Work, activities, time outdoors — “all of these positive impacts on identity, well-being and giving to others come to a grinding halt,” said Brown.
Price’s bundles and the wisdom that accompany them are an important component of the kits that will be distributed in two medium-security federal prisons and five halfway houses in B.C. in an effort to improve mental health and maintain cultural connections for the men.
The team hopes the program will expand to all correctional facilities in the province in the near future, as well as to Indigenous community organizations across B.C.
The idea didn’t just come out of thin air. The researchers were able to build on years of work with Elders and incarcerated men on a similar project.
In the now-halted Work 2 Give program, Indigenous men who were incarcerated made furniture, cultural objects and clothing for members of the Tsilhqot’in First Nation in the province’s interior.
Brown’s team, who began studying the initiative in 2014, found that it was not just making and sharing the gifts. The process built relationships between the men and communities that helped them heal and remain connected to their Indigenous cultures.

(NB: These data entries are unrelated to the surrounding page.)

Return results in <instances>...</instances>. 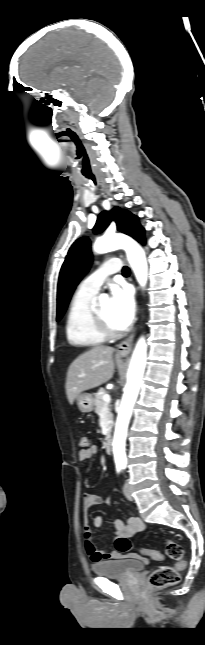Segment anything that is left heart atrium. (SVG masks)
Instances as JSON below:
<instances>
[{
  "mask_svg": "<svg viewBox=\"0 0 205 645\" xmlns=\"http://www.w3.org/2000/svg\"><path fill=\"white\" fill-rule=\"evenodd\" d=\"M110 305L114 321L119 329L127 328L135 314V300L127 287L114 286L111 289Z\"/></svg>",
  "mask_w": 205,
  "mask_h": 645,
  "instance_id": "left-heart-atrium-1",
  "label": "left heart atrium"
}]
</instances>
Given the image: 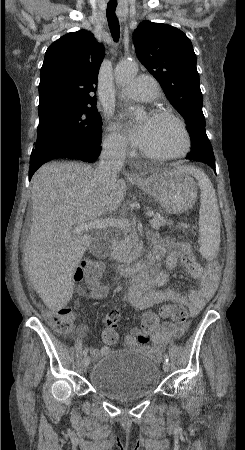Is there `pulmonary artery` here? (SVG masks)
Here are the masks:
<instances>
[{
	"mask_svg": "<svg viewBox=\"0 0 245 450\" xmlns=\"http://www.w3.org/2000/svg\"><path fill=\"white\" fill-rule=\"evenodd\" d=\"M160 94L152 76L143 75L132 80L120 93L122 97L137 101H152Z\"/></svg>",
	"mask_w": 245,
	"mask_h": 450,
	"instance_id": "1",
	"label": "pulmonary artery"
}]
</instances>
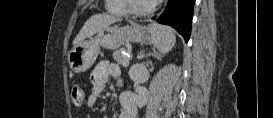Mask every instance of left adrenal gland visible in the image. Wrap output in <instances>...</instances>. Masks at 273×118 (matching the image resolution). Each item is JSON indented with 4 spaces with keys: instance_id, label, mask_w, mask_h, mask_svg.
Returning a JSON list of instances; mask_svg holds the SVG:
<instances>
[{
    "instance_id": "obj_1",
    "label": "left adrenal gland",
    "mask_w": 273,
    "mask_h": 118,
    "mask_svg": "<svg viewBox=\"0 0 273 118\" xmlns=\"http://www.w3.org/2000/svg\"><path fill=\"white\" fill-rule=\"evenodd\" d=\"M148 55H153V56H155L156 58H159V57L161 56V55H160L159 53H157L156 51H154V53L148 54ZM148 55H147V56H148ZM139 58H140V59H144V58H145V54H144L143 51L140 52Z\"/></svg>"
}]
</instances>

“As we went around talking to men in the communities, we heard more and more and more about the importance of relationships between First Nations communities and Indigenous incarcerated people against the backdrop of over-incarceration of Indigenous peoples in British Columbia,” said lead researcher Brown. “And so the layers of meaning just kept unravelling over time.”
The damage and trauma of being removed from one’s culture and family is already known in Indigenous communities across Canada. Residential schools and foster care have prevented children from learning their language, traditions and culture.
Price says the disproportionate incarceration of Indigenous men in Canada is yet another version of the same colonial policies in modern times.
A January report by Canada’s correctional investigator Ivan Zinger found that 30 per cent of incarcerated people are Indigenous in Canada, while just five per cent of the population are Indigenous. That number has nearly doubled from 2000, when about 17 per cent of those incarcerated were Indigenous.
“We all had our own prisons, our own senses of being trapped,” said Price, who was forcibly removed from her family by social workers as a young child and forbidden from speaking her language with her sister while in care.
“And to lift someone up, it is so important, because when you are ripped away from your family, what you are missing is that unconditional love you receive from your parents, your grandparents and your family.”
Brown and co-lead researcher Kelsey Timler acknowledged that the kits are not meant to resolve the structural harm done by incarceration in Indigenous communities.
“It’s an attempt to create a small thing that’s kind and decolonial and centres the voices of Indigenous peoples,” said Timler, a PhD candidate at UBC.
Price sees her own healing, guided by Elders from her community, as a journey that has no end.
She hopes the kits — even without tobacco — can be an act of love to those incarcerated during their own healing journeys.
“I’d rather just honour that system with the rules and the regulations and just continue to be respectful around the teachings as an Elder, that’s our role,” said Price, talking on speaker phone. When she smiles, she says, her cheeks regularly press against the phone and hang up the calls.
“There was lots of unconditional love, and care and respect put into the whole process so that when those people pick them up, they’ll have a feeling of peace and unconditional love.”